EXERCISE OBJECTIVE:
Transcribe every record as it stands and set the images aside.

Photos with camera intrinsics
|---|
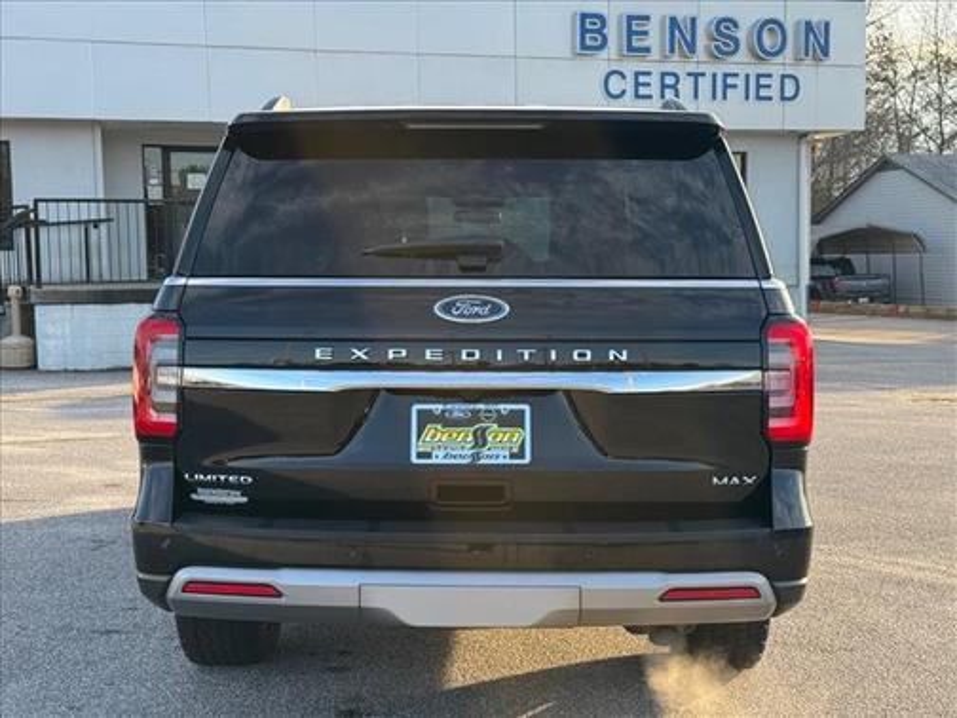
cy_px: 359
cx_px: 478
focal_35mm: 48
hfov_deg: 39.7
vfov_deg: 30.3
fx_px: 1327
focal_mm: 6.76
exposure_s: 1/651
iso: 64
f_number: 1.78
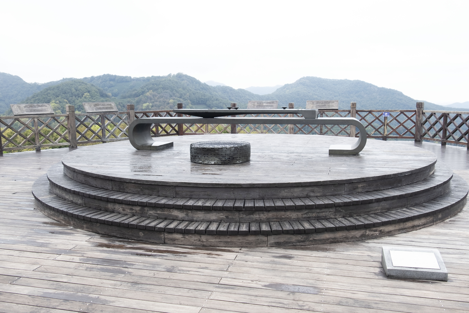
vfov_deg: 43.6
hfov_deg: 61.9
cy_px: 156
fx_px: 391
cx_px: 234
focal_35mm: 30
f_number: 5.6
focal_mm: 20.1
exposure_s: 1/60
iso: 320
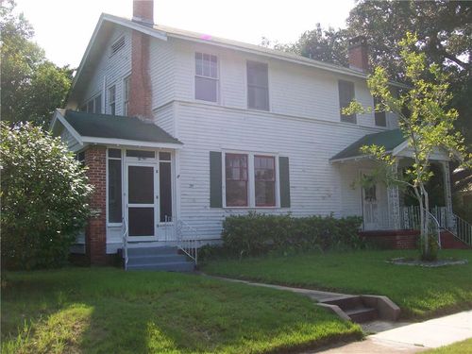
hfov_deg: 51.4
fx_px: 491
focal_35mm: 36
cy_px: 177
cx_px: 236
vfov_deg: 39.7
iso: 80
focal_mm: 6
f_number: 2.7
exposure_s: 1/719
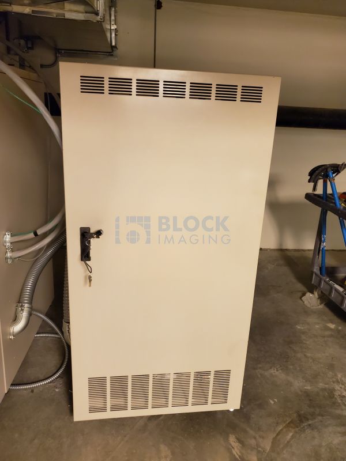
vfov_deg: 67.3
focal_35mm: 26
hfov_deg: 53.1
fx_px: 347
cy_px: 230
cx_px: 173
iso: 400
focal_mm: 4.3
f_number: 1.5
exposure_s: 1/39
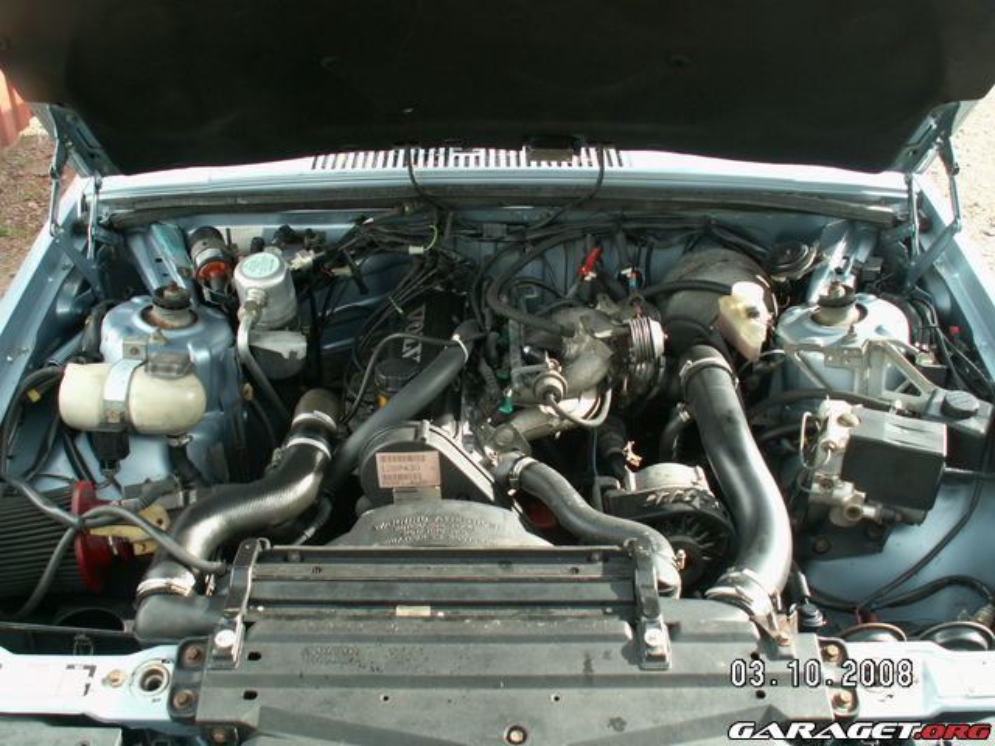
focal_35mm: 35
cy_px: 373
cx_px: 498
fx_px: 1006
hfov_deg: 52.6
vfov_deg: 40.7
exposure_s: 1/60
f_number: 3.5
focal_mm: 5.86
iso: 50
|---|
EXERCISE RESPONSE:
cy_px: 359
cx_px: 478
focal_35mm: 48
hfov_deg: 39.7
vfov_deg: 30.3
fx_px: 1327
focal_mm: 6.76
exposure_s: 1/651
iso: 64
f_number: 1.78
vfov_deg: 43.6
hfov_deg: 61.9
cy_px: 156
fx_px: 391
cx_px: 234
focal_35mm: 30
f_number: 5.6
focal_mm: 20.1
exposure_s: 1/60
iso: 320
hfov_deg: 51.4
fx_px: 491
focal_35mm: 36
cy_px: 177
cx_px: 236
vfov_deg: 39.7
iso: 80
focal_mm: 6
f_number: 2.7
exposure_s: 1/719
vfov_deg: 67.3
focal_35mm: 26
hfov_deg: 53.1
fx_px: 347
cy_px: 230
cx_px: 173
iso: 400
focal_mm: 4.3
f_number: 1.5
exposure_s: 1/39
focal_35mm: 35
cy_px: 373
cx_px: 498
fx_px: 1006
hfov_deg: 52.6
vfov_deg: 40.7
exposure_s: 1/60
f_number: 3.5
focal_mm: 5.86
iso: 50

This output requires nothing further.